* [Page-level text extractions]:
※
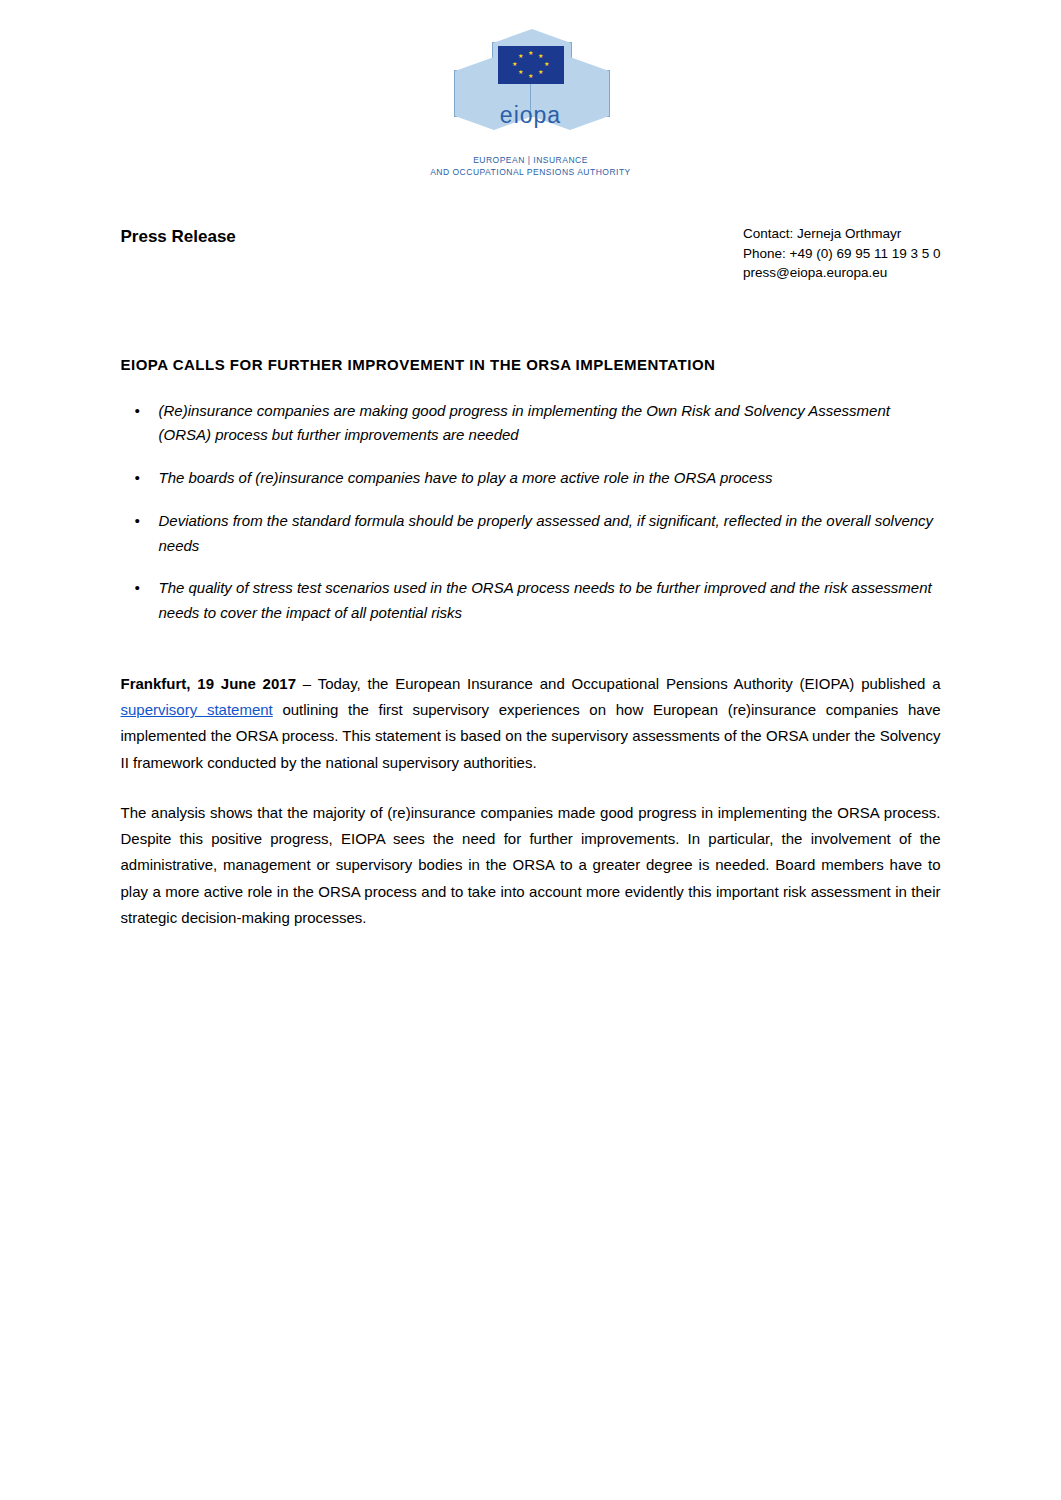★ ★ ★ ★ ★ ★ ★ ★
eiopa
EUROPEAN | INSURANCE
AND OCCUPATIONAL PENSIONS AUTHORITY
Press Release
Contact: Jerneja Orthmayr
Phone: +49 (0) 69 95 11 19 3 5 0
press@eiopa.europa.eu
EIOPA CALLS FOR FURTHER IMPROVEMENT IN THE ORSA IMPLEMENTATION
(Re)insurance companies are making good progress in implementing the Own Risk and Solvency Assessment (ORSA) process but further improvements are needed
The boards of (re)insurance companies have to play a more active role in the ORSA process
Deviations from the standard formula should be properly assessed and, if significant, reflected in the overall solvency needs
The quality of stress test scenarios used in the ORSA process needs to be further improved and the risk assessment needs to cover the impact of all potential risks
Frankfurt, 19 June 2017 – Today, the European Insurance and Occupational Pensions Authority (EIOPA) published a supervisory statement outlining the first supervisory experiences on how European (re)insurance companies have implemented the ORSA process. This statement is based on the supervisory assessments of the ORSA under the Solvency II framework conducted by the national supervisory authorities.
The analysis shows that the majority of (re)insurance companies made good progress in implementing the ORSA process. Despite this positive progress, EIOPA sees the need for further improvements. In particular, the involvement of the administrative, management or supervisory bodies in the ORSA to a greater degree is needed. Board members have to play a more active role in the ORSA process and to take into account more evidently this important risk assessment in their strategic decision-making processes.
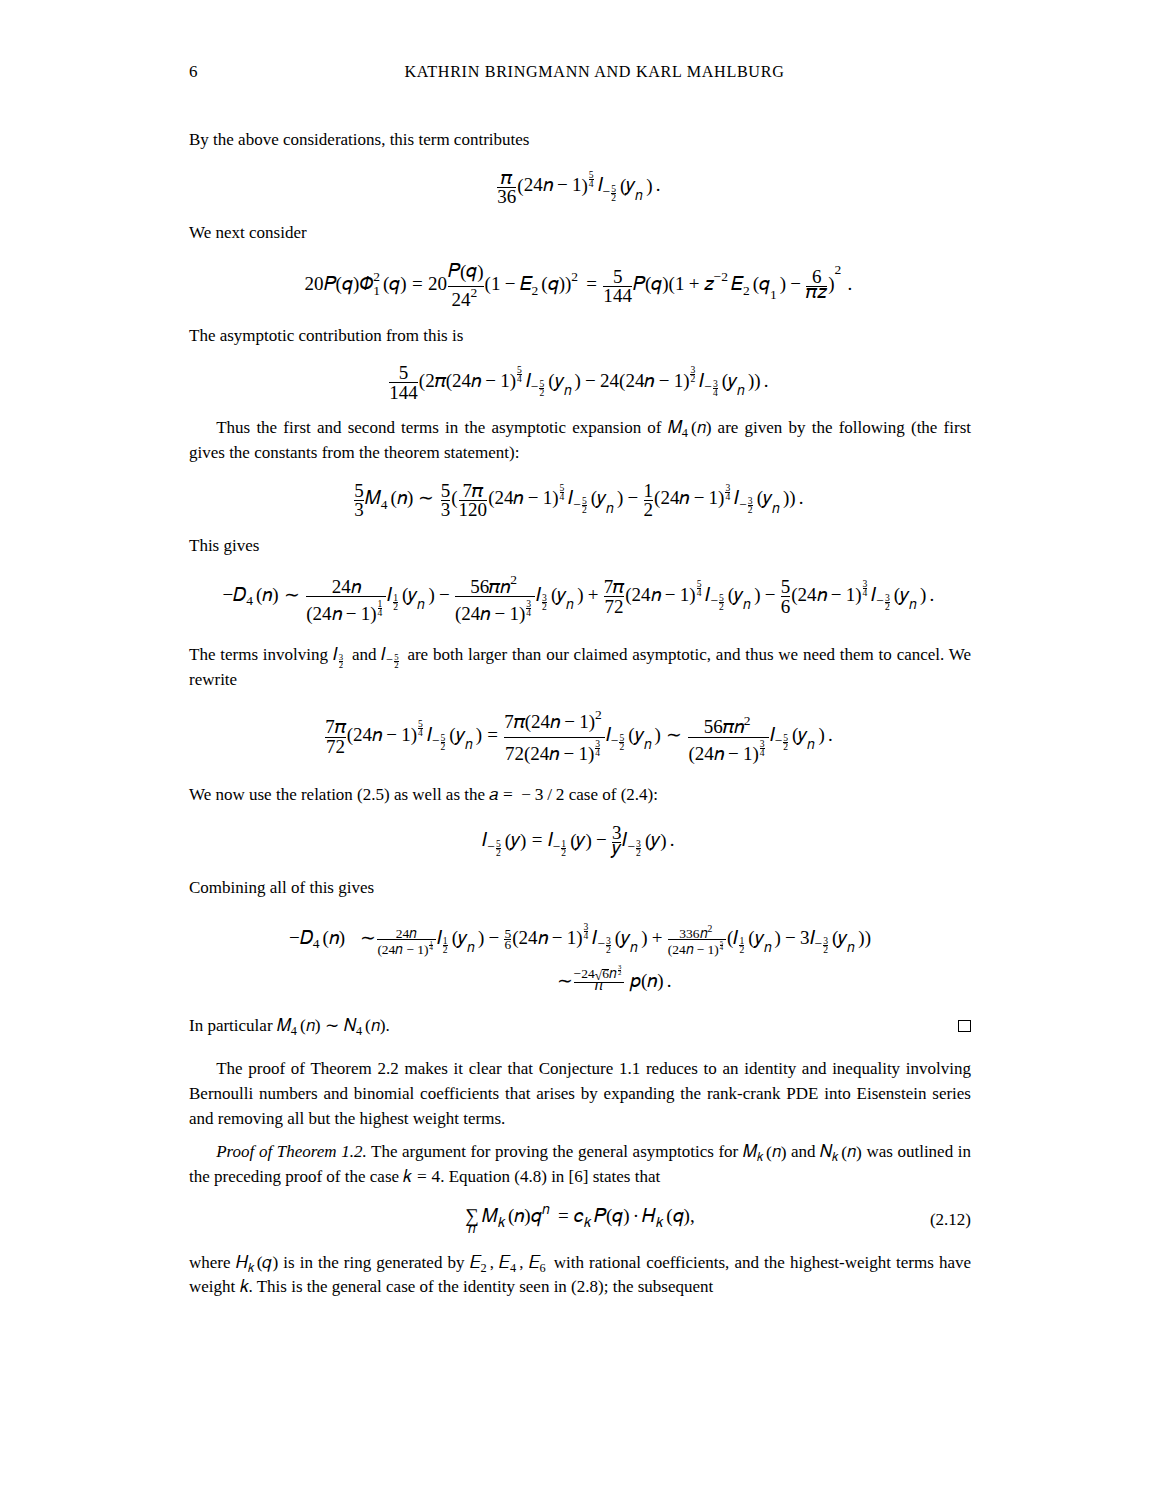6 KATHRIN BRINGMANN AND KARL MAHLBURG
By the above considerations, this term contributes
π36 (24n−1)54 I−52 (yn).
We next consider
20P(q) Φ12(q) = 20P(q)242 (1−E2(q))2 = 5144P(q) (1+z−2E2(q1)−6πz)2 .
The asymptotic contribution from this is
5144 ( 2π(24n−1)54 I−52(yn) − 24(24n−1)32 I−34(yn) ).
Thus the first and second terms in the asymptotic expansion of M4(n) are given by the following (the first gives the constants from the theorem statement):
53M4(n) ∼ 53 ( 7π120 (24n−1)54 I−52(yn) − 12 (24n−1)34 I−32(yn) ).
This gives
−D4(n) ∼ 24n(24n−1)14 I12(yn) − 56πn2(24n−1)34 I32(yn) + 7π72 (24n−1)54 I−52(yn) − 56 (24n−1)34 I−32(yn).
The terms involving I32 and I−52 are both larger than our claimed asymptotic, and thus we need them to cancel. We rewrite
7π72 (24n−1)54 I−52(yn) = 7π(24n−1)272(24n−1)34 I−52(yn) ∼ 56πn2(24n−1)34 I−52(yn).
We now use the relation (2.5) as well as the a=−3/2 case of (2.4):
I−52(y) = I−12(y) − 3y I−32(y).
Combining all of this gives
−D4(n) ∼ 24n(24n−1)14 I12(yn) − 56 (24n−1)34 I−32(yn) + 336n2(24n−1)54 ( I12(yn) −3 I−32(yn) ) ∼ −246n32π p(n).
In particular M4(n)∼N4(n).
The proof of Theorem 2.2 makes it clear that Conjecture 1.1 reduces to an identity and inequality involving Bernoulli numbers and binomial coefficients that arises by expanding the rank-crank PDE into Eisenstein series and removing all but the highest weight terms.
Proof of Theorem 1.2. The argument for proving the general asymptotics for Mk(n) and Nk(n) was outlined in the preceding proof of the case k=4. Equation (4.8) in [6] states that
∑n Mk(n)qn = ckP(q) · Hk(q), (2.12)
where Hk(q) is in the ring generated by E2, E4, E6 with rational coefficients, and the highest-weight terms have weight k. This is the general case of the identity seen in (2.8); the subsequent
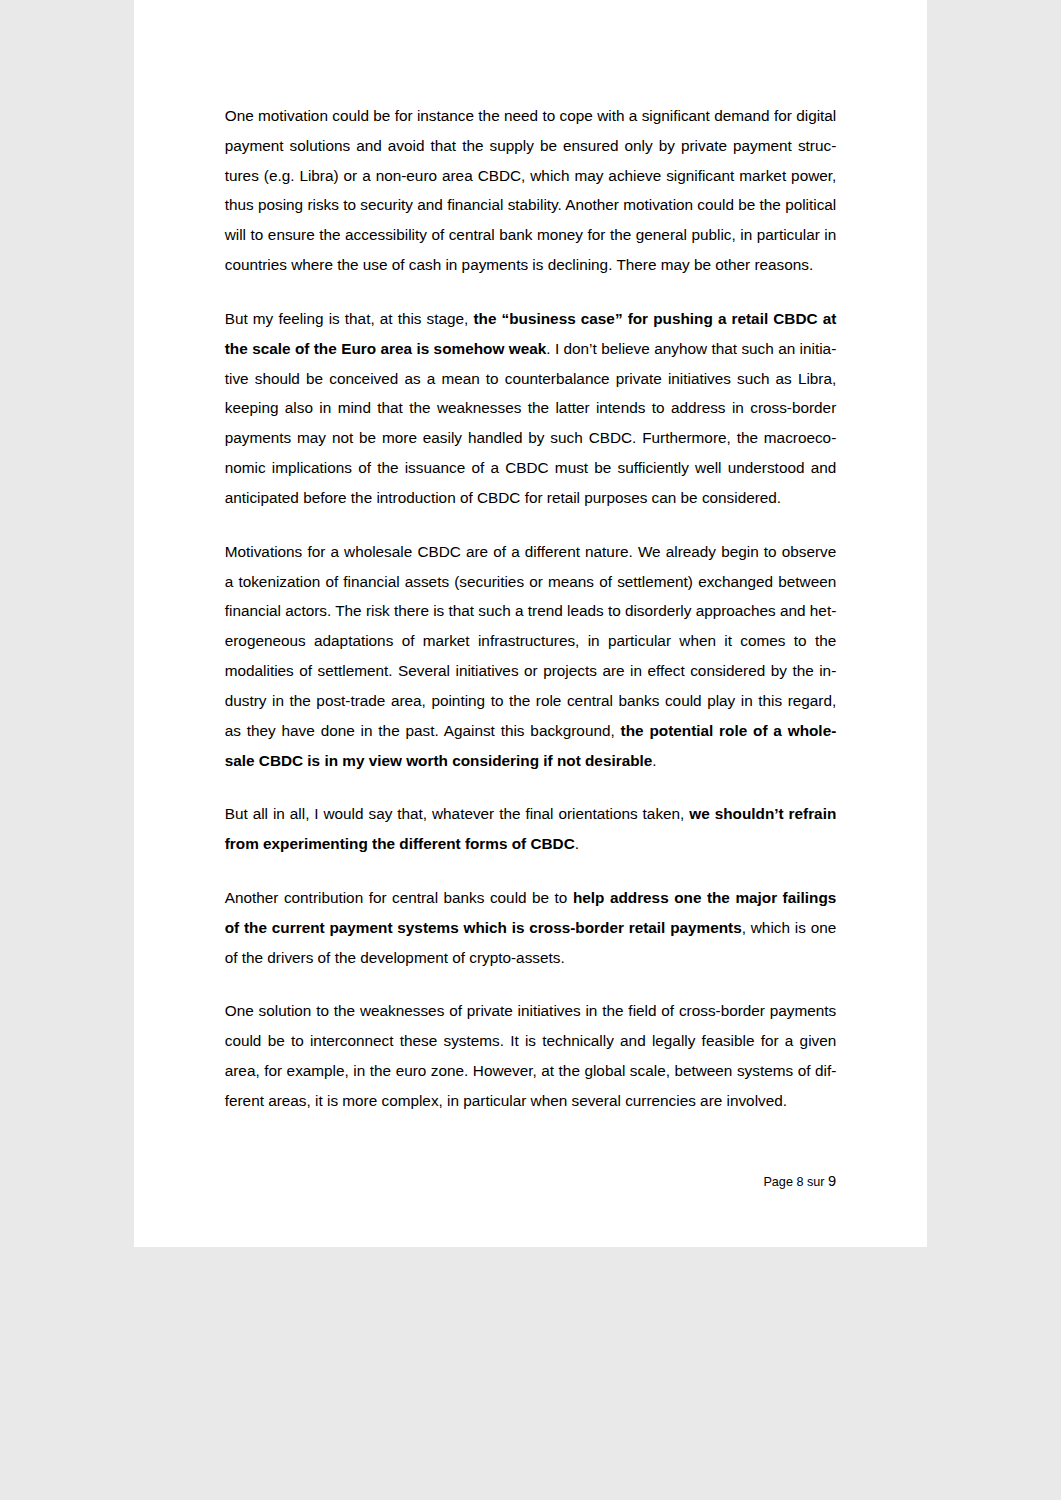One motivation could be for instance the need to cope with a significant demand for digital payment solutions and avoid that the supply be ensured only by private payment structures (e.g. Libra) or a non-euro area CBDC, which may achieve significant market power, thus posing risks to security and financial stability. Another motivation could be the political will to ensure the accessibility of central bank money for the general public, in particular in countries where the use of cash in payments is declining. There may be other reasons.
But my feeling is that, at this stage, the “business case” for pushing a retail CBDC at the scale of the Euro area is somehow weak. I don’t believe anyhow that such an initiative should be conceived as a mean to counterbalance private initiatives such as Libra, keeping also in mind that the weaknesses the latter intends to address in cross-border payments may not be more easily handled by such CBDC. Furthermore, the macroeconomic implications of the issuance of a CBDC must be sufficiently well understood and anticipated before the introduction of CBDC for retail purposes can be considered.
Motivations for a wholesale CBDC are of a different nature. We already begin to observe a tokenization of financial assets (securities or means of settlement) exchanged between financial actors. The risk there is that such a trend leads to disorderly approaches and heterogeneous adaptations of market infrastructures, in particular when it comes to the modalities of settlement. Several initiatives or projects are in effect considered by the industry in the post-trade area, pointing to the role central banks could play in this regard, as they have done in the past. Against this background, the potential role of a wholesale CBDC is in my view worth considering if not desirable.
But all in all, I would say that, whatever the final orientations taken, we shouldn’t refrain from experimenting the different forms of CBDC.
Another contribution for central banks could be to help address one the major failings of the current payment systems which is cross-border retail payments, which is one of the drivers of the development of crypto-assets.
One solution to the weaknesses of private initiatives in the field of cross-border payments could be to interconnect these systems. It is technically and legally feasible for a given area, for example, in the euro zone. However, at the global scale, between systems of different areas, it is more complex, in particular when several currencies are involved.
Page 8 sur 9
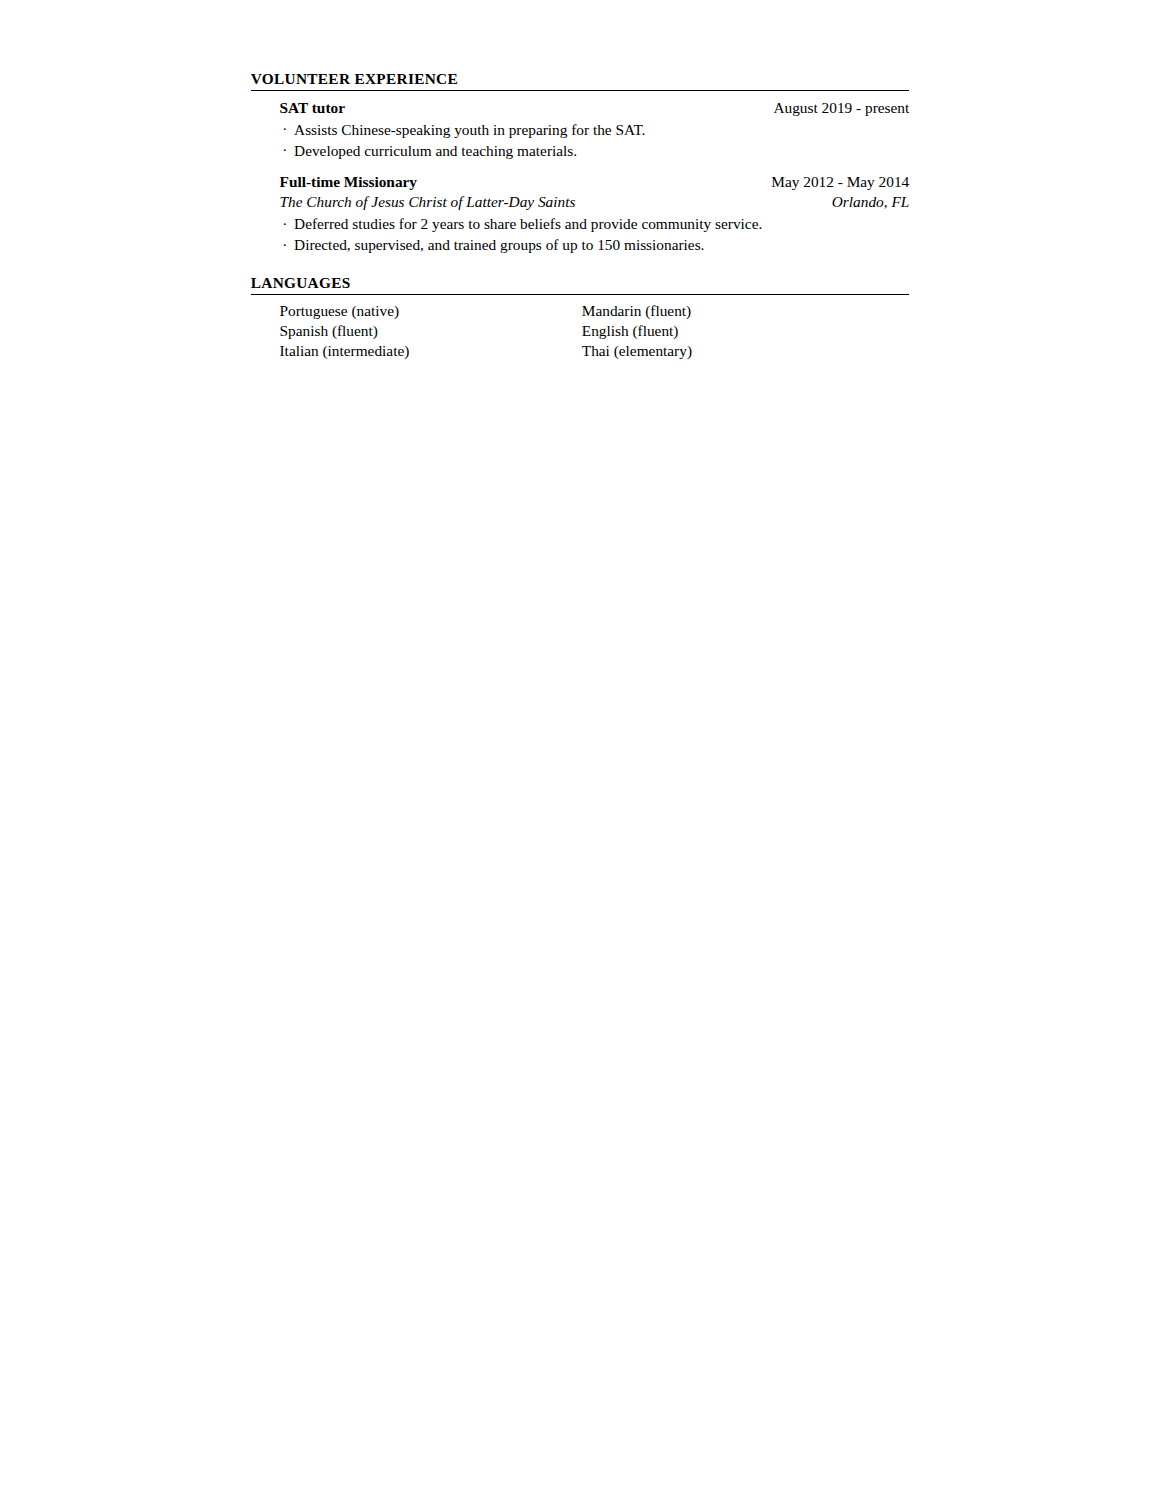Volunteer Experience
SAT tutor August 2019 - present
Assists Chinese-speaking youth in preparing for the SAT.
Developed curriculum and teaching materials.
Full-time Missionary May 2012 - May 2014
The Church of Jesus Christ of Latter-Day Saints Orlando, FL
Deferred studies for 2 years to share beliefs and provide community service.
Directed, supervised, and trained groups of up to 150 missionaries.
Languages
| Portuguese (native) | Mandarin (fluent) |
| Spanish (fluent) | English (fluent) |
| Italian (intermediate) | Thai (elementary) |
※
* [Exercise prompt]: Going back over the entries above, copy word for word every line from the one that has "We next consider" on through the one that has "In particular M4(n)∼N4(n).".

* [Response to the task]:
We next consider
20P(q) Φ12(q) = 20P(q)242 (1−E2(q))2 = 5144P(q) (1+z−2E2(q1)−6πz)2 .
The asymptotic contribution from this is
5144 ( 2π(24n−1)54 I−52(yn) − 24(24n−1)32 I−34(yn) ).
Thus the first and second terms in the asymptotic expansion of M4(n) are given by the following (the first gives the constants from the theorem statement):
53M4(n) ∼ 53 ( 7π120 (24n−1)54 I−52(yn) − 12 (24n−1)34 I−32(yn) ).
This gives
−D4(n) ∼ 24n(24n−1)14 I12(yn) − 56πn2(24n−1)34 I32(yn) + 7π72 (24n−1)54 I−52(yn) − 56 (24n−1)34 I−32(yn).
The terms involving I32 and I−52 are both larger than our claimed asymptotic, and thus we need them to cancel. We rewrite
7π72 (24n−1)54 I−52(yn) = 7π(24n−1)272(24n−1)34 I−52(yn) ∼ 56πn2(24n−1)34 I−52(yn).
We now use the relation (2.5) as well as the a=−3/2 case of (2.4):
I−52(y) = I−12(y) − 3y I−32(y).
Combining all of this gives
−D4(n) ∼ 24n(24n−1)14 I12(yn) − 56 (24n−1)34 I−32(yn) + 336n2(24n−1)54 ( I12(yn) −3 I−32(yn) ) ∼ −246n32π p(n).
In particular M4(n)∼N4(n).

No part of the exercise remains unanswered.